Her colleagues, said Tanya Mazor-Posner, would describe her as generally cool, even-tempered and professional. But ask her about her commitment to Jewish communal work, or what can happen when she views the fruits of that work overseas, and this new campaign director of the Milwaukee Jewish Federation can find herself at a loss for words.
“I feel like I’m making a difference,” she said in a recent interview in her new office. “It’s really hard to discuss.”
So Mazor-Posner, 33, told a story. During her last job at the Jewish Federation of Metropolitan Detroit, she went to Kiev, Ukraine, as part of a team that focused on Jewish rebuilding, including Jewish renewal efforts and welfare initiatives.
“It was just incredible to think that a little more than ten years ago, people didn’t even know they were Jewish, let alone celebrate a holiday like Chanukah. To see how they blossomed Jewishly; honest to goodness, it’s a miracle what’s going on there. I become speechless and overwhelmed with emotion.”
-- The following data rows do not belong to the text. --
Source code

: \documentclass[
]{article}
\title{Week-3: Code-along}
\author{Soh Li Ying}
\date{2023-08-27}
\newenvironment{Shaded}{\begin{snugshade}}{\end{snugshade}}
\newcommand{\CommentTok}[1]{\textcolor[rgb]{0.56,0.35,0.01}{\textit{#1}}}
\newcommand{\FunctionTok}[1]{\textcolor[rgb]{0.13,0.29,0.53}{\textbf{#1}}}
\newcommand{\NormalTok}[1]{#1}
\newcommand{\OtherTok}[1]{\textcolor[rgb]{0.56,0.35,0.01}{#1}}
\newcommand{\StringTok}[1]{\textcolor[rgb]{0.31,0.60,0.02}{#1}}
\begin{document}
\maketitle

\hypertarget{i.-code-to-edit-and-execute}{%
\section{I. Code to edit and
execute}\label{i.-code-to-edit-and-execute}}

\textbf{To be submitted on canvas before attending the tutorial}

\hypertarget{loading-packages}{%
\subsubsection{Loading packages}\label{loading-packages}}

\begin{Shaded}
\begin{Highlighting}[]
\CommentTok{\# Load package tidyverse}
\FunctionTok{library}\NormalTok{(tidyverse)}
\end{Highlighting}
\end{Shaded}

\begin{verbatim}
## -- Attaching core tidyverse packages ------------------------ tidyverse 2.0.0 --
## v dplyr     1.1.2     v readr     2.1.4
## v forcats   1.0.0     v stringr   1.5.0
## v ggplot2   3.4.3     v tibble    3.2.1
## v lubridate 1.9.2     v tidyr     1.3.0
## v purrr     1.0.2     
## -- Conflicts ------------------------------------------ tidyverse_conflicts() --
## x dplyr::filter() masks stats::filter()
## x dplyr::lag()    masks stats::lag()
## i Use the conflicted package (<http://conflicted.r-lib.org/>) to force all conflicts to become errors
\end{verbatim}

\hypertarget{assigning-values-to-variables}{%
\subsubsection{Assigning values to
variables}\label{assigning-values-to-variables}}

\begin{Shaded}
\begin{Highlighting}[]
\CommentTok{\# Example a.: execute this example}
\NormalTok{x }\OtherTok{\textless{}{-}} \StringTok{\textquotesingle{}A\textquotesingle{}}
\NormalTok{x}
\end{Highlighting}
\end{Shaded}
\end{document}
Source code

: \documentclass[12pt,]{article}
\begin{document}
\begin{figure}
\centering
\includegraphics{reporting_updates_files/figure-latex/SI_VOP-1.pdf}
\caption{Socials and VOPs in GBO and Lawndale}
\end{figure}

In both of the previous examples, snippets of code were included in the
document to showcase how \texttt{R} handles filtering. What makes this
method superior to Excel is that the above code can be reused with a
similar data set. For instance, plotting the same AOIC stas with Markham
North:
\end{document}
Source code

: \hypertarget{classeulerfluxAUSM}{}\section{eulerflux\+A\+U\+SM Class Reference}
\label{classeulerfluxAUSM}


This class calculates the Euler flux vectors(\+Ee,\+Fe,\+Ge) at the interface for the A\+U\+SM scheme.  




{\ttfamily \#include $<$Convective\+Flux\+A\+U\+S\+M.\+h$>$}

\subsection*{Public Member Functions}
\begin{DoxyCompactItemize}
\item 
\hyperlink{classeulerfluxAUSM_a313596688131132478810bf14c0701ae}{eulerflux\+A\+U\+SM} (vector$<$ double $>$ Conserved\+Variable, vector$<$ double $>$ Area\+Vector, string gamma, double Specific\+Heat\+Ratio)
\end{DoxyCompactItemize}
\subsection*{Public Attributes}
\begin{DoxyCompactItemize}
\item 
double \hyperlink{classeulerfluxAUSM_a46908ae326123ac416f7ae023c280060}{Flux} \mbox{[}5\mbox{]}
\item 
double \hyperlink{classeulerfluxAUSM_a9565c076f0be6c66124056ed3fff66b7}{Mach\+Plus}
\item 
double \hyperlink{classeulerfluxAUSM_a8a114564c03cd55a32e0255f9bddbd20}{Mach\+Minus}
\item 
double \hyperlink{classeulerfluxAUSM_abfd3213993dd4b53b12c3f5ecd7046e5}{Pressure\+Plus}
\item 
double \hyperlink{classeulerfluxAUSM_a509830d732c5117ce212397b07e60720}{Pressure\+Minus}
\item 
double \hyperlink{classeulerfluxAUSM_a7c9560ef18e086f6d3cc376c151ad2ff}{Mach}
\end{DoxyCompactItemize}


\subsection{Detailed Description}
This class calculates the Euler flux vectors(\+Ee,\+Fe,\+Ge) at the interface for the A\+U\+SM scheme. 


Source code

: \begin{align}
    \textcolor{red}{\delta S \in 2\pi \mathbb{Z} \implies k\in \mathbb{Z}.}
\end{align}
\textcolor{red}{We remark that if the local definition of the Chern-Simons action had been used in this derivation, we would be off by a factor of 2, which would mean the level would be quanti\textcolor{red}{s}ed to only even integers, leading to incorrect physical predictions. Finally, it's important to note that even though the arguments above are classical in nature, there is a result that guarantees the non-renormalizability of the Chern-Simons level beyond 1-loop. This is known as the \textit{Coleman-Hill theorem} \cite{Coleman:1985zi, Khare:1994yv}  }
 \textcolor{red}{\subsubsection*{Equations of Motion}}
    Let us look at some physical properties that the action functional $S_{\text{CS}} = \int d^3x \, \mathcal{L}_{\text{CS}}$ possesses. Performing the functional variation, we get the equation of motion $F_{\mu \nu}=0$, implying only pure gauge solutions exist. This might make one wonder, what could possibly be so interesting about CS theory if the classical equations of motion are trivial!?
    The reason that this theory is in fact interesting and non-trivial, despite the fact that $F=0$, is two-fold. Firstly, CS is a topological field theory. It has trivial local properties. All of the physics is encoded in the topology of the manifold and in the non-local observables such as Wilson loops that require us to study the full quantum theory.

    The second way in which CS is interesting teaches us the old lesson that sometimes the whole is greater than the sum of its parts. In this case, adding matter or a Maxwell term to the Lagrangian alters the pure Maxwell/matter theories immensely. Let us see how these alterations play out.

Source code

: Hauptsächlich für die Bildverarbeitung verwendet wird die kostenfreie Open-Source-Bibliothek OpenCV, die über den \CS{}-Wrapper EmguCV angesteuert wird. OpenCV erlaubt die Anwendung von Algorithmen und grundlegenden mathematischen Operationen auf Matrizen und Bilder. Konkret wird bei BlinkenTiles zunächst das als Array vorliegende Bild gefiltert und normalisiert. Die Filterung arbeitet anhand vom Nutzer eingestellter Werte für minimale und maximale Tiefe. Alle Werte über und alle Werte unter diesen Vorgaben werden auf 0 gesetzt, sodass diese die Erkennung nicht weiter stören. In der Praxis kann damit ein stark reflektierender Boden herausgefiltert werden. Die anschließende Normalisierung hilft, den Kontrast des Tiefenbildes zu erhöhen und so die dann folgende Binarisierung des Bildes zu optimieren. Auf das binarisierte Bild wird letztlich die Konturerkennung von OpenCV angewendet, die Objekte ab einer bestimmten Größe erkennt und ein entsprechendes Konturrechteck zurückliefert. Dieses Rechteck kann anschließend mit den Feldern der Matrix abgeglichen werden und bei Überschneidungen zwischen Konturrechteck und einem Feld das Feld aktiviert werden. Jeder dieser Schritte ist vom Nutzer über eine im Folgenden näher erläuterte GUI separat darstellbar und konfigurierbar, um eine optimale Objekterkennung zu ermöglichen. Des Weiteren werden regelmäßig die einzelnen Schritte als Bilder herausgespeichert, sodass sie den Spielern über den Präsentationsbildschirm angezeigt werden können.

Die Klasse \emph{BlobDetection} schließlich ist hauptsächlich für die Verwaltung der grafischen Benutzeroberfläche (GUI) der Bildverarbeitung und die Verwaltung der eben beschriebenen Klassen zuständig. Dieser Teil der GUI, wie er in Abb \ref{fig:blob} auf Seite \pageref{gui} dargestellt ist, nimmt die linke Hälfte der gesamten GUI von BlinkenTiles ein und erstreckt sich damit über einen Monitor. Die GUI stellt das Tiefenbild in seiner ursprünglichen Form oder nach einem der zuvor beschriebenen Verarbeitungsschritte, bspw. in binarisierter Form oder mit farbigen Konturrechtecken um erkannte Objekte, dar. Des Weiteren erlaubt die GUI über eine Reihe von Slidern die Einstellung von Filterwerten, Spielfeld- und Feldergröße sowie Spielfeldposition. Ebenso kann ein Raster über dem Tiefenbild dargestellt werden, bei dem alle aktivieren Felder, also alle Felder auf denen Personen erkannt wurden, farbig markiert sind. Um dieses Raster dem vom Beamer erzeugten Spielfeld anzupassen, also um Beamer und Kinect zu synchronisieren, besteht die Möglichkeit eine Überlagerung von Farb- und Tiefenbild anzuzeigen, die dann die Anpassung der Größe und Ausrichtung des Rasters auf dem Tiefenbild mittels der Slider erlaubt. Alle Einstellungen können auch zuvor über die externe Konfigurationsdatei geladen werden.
That depth of commitment to a vibrant Jewish life envelops both her personal life and her work life. “For me, [my work] is not just a job and it’s more than a career. It’s something that I have very strong convictions about,” she said.
Community enthusiasm
Mazor-Posner brings varied personal and work experiences to her work of managing and overseeing MJF’s annual community campaign, which she began last month.
Daughter of an Israeli mother and a father who emigrated from Europe to Israel during the Holocaust, she was born in Staten Island, N.Y., the youngest of three. Fluent in Hebrew and a day-school graduate, she spent two years at Bar Ilan University in Israel before returning to New York to continue her studies.
In New York she met her future husband, Chanan, who lived in Detroit. A year-and-a-half later, she moved to Detroit and continued her studies, graduating with a bachelor’s degree in market research from Wayne State University in 1994.
From 1996 until this year, she held positions at the Detroit federation as associate director of the Israel and Overseas Department; Partnership 2000 director; senior community development associate and campaign associate.
And she has a clear vision of what she hopes to contribute in Milwaukee.
“Enthusiasm,” she said. “And making the donors feel proud about their contributions to the community. Being more donor-service oriented,” by maintaining contact with more donors, “both those who are continually making contributions and those who have given in the past but no longer give.”
She also hopes to “make people feel excited about what Milwaukee does here and abroad,” she said.
And for the future, Mazor-Posner expects growth. “Milwaukee has a good reputation nationally for its leadership and its commitment to Jewish life and philanthropy. I think we can take all the good that this community has done and bring it to new heights, because I think this community aspires to even greater achievements.”
On a personal level, the Glendale resident is delighted with what the community has already offered her family, which includes eleven-month-old Benjie.
“People told me I was going to enjoy living in Milwaukee, and living here exceeds everything they told me,” she said, listing Milwaukee’s cultural offerings, “the warmth of the community” and child-centered activities.